On Tuesday morning, the entity responsible for the Kelp DAO exploit initiated the movement of 75,700 Ether, valued at 175 million dollars, toward newly created wallet addresses. According to on-chain data from the analytics platform Arkham Intelligence, the funds stolen during the 290 million dollar exploitation last Saturday began to be fragmented for potential laundering.
Transactions recorded on April 21 included a massive transfer of 25,000 ETH to an unknown address, followed by two other operations of 50,700 ETH and 0.7 ETH. Security researcher ZachXBT confirmed that the attacker is already utilizing non-custodial protocols such as THORChain and Umbra to obfuscate the capital trail. These tools, which do not require identity verification processes, hinder the tracking capabilities of authorities and cybersecurity firms.
Technical vulnerability and the critical failure in rsETH
The root of this incident lies in a security configuration that LayerZero had previously advised against. The Kelp DAO rsETH bridge operated under a decentralized verifier network (DVN) set as 1/1, which created a critical single point of failure within the protocol. This architecture allowed the attacker to drain approximately 116,500 rsETH by manipulating cross-chain messages, exposing the fragility of relying on a single verifier in complex infrastructures.
The impact has quickly spread to other sector giants. Within the Aave lending protocol, the perpetrator used part of the stolen assets as collateral to request loans, injecting considerable systemic pressure. Aave management presented an incident report detailing two potential bad debt scenarios ranging between 123.7 and 230.1 million dollars. As a mitigation measure, the Arbitrum Security Council executed an emergency action to freeze 30,766 ETH linked to the exploit, moving them to a wallet under governance control.
This event has triggered a massive capital outflow due to contagion fears. DefiLlama data shows that the total value locked (TVL) in Aave plummeted from 26.4 billion dollars to just 16.4 billion in less than 72 hours. This 10 billion dollar liquidity loss has spiked interest rates for USDT lending from 3% to 14%, reaching volatility levels not seen since late 2024.
The current situation bears similarities to the 1.4 billion dollar hack suffered by Bybit in 2025, where 72% of the funds also flowed through THORChain.
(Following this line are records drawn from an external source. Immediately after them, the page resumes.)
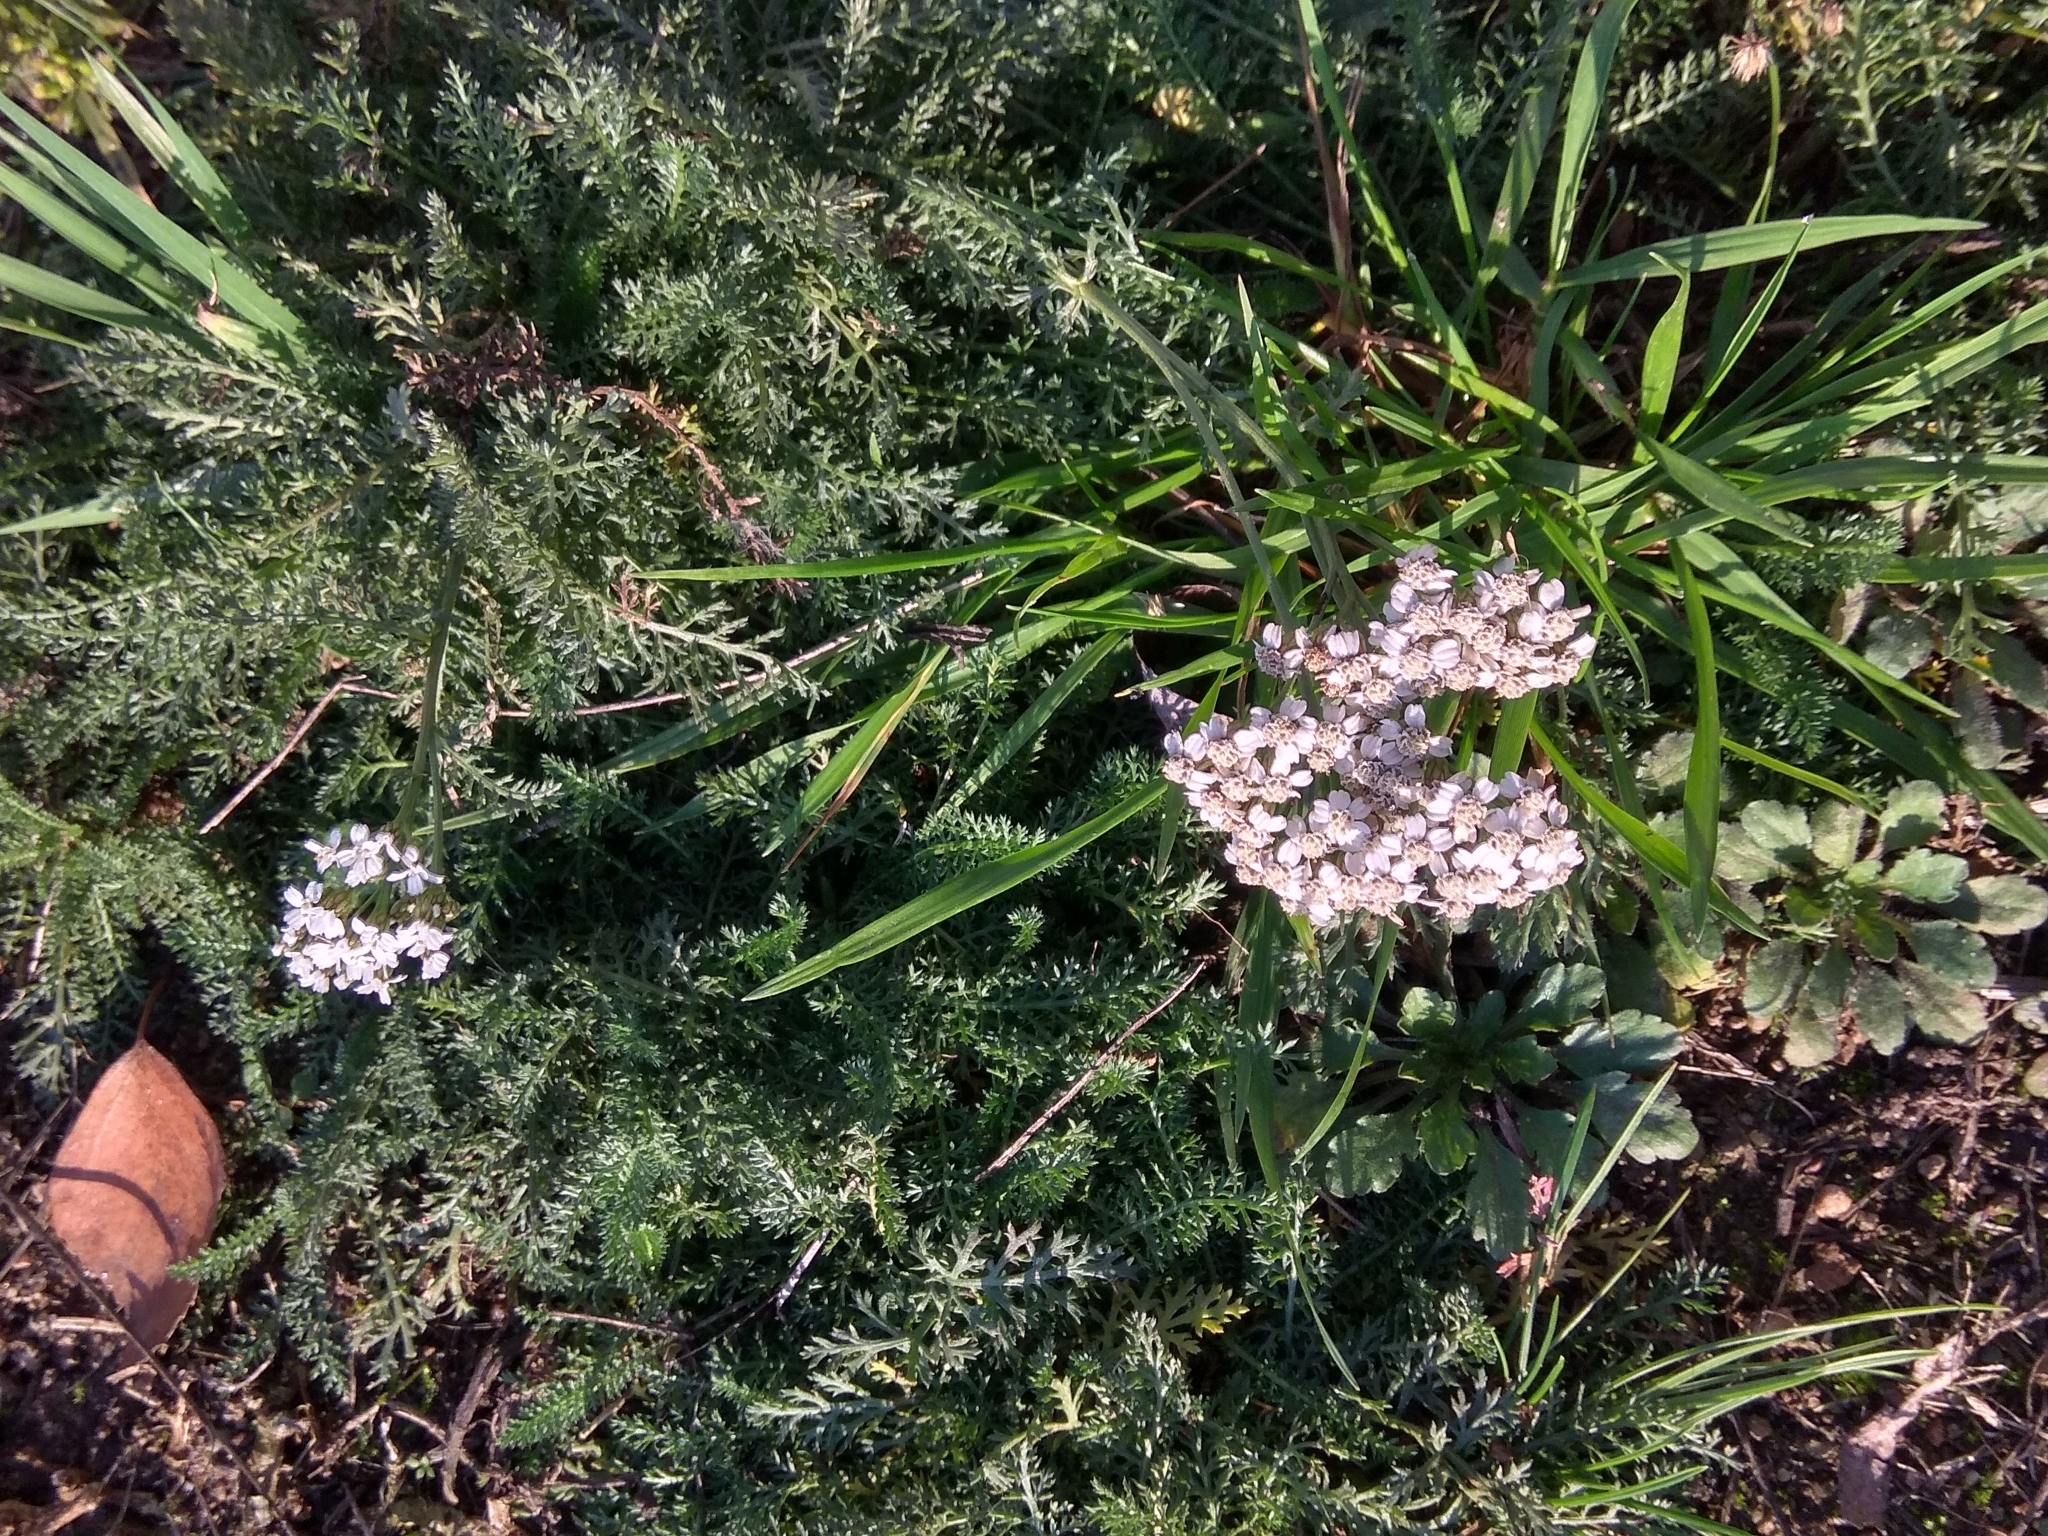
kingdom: Plantae
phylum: Tracheophyta
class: Magnoliopsida
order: Asterales
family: Asteraceae
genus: Achillea
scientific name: Achillea millefolium
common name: Yarrow
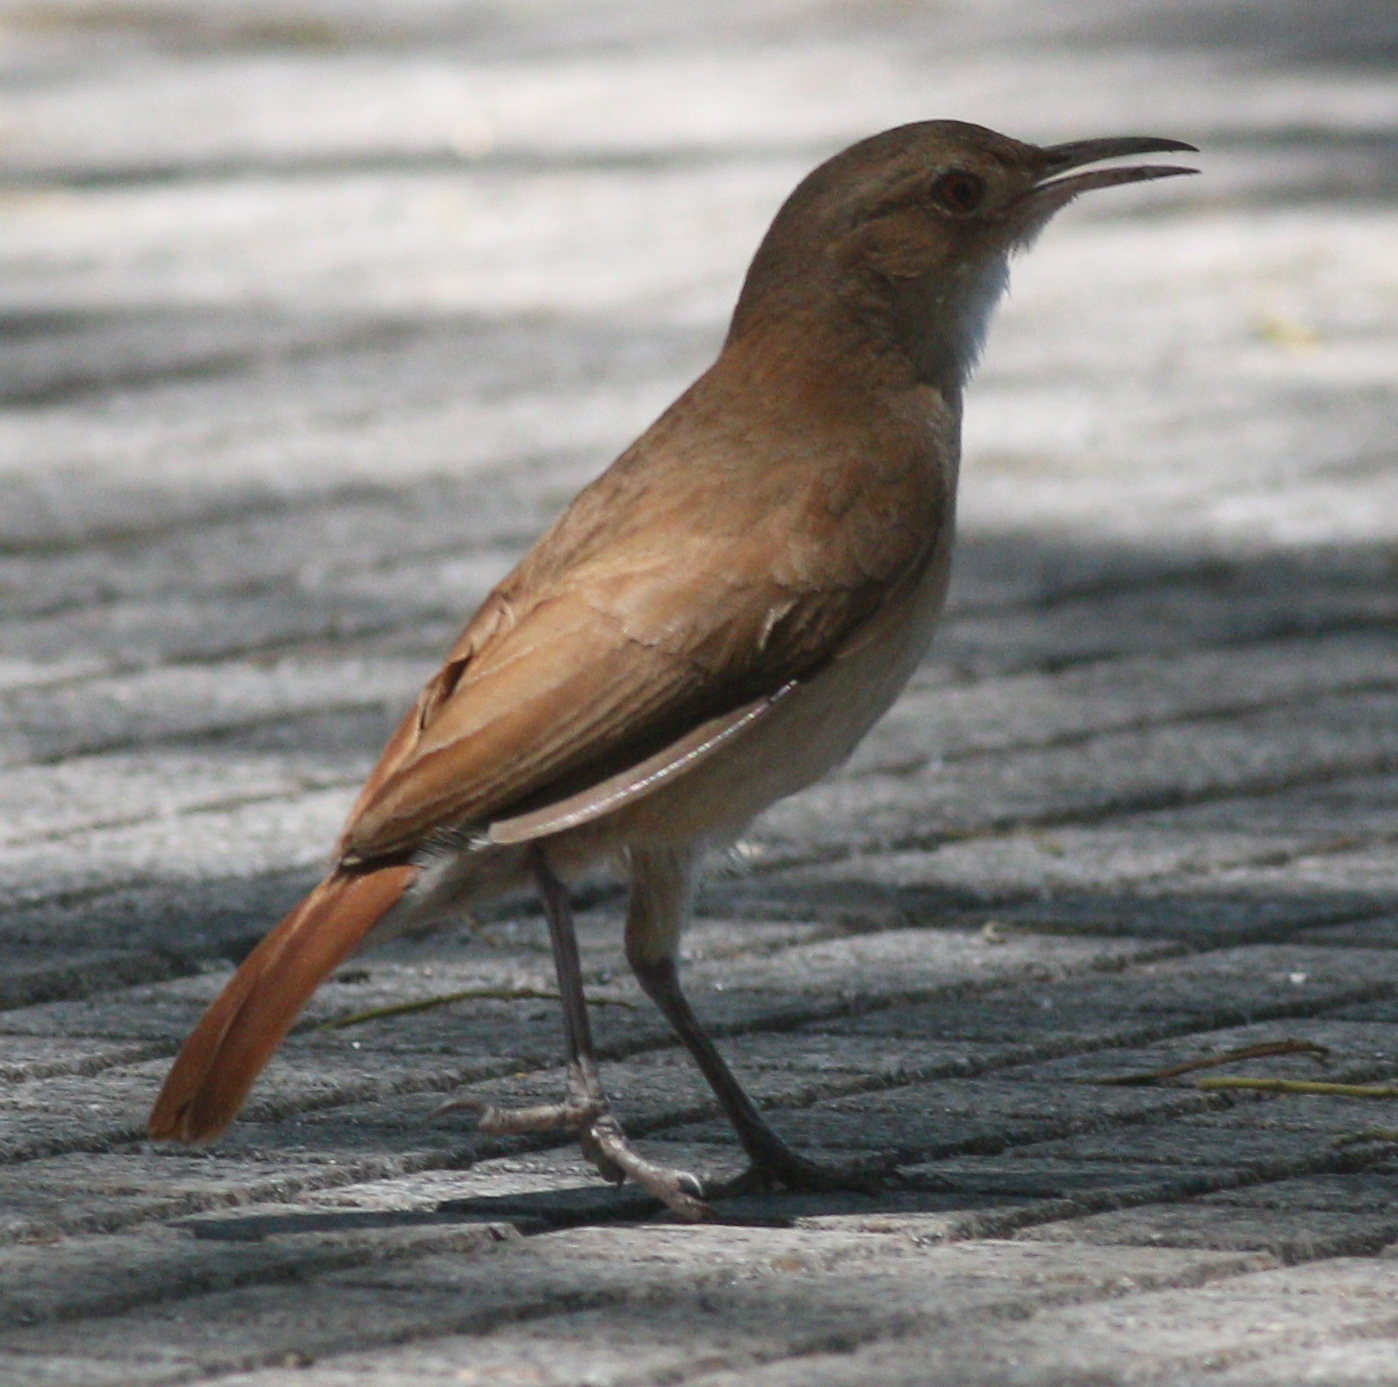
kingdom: Animalia
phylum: Chordata
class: Aves
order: Passeriformes
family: Furnariidae
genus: Furnarius
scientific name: Furnarius rufus
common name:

Although Bybit CEO Ben Zhou stated at the time that most assets were traceable, the speed of dispersion in the current case suggests a more aggressive laundering strategy. Unlike other minor attacks, the magnitude of the Kelp DAO exploit has forced developers to reconsider asset self-custody and bridge governance.
Recovery prospects and debt markets
Despite the chaos, Aave has managed to unfreeze Wrapped Ether (WETH) reserves in its Ethereum Core V3 market. Nonetheless, markets on Arbitrum, Base, Mantle, and Linea remain locked while the full extent of the damage is audited. Users affected by the lack of liquidity in stablecoins now face significantly higher borrowing costs due to the imbalance between supply and demand in the main pools.
The market is closely watching the movements of the remaining 40,000 ETH that have not yet been moved from the attacker’s original wallets. The next milestone will be the resolution of the Arbitrum governance proposal to decide the fate of the frozen funds. The crypto community expects new standards to be established for LayerZero DVNs, preventing technical simplicity from again compromising hundreds of millions in user assets within the DeFi ecosystem.
This article is for informational purposes and does not constitute financial advice.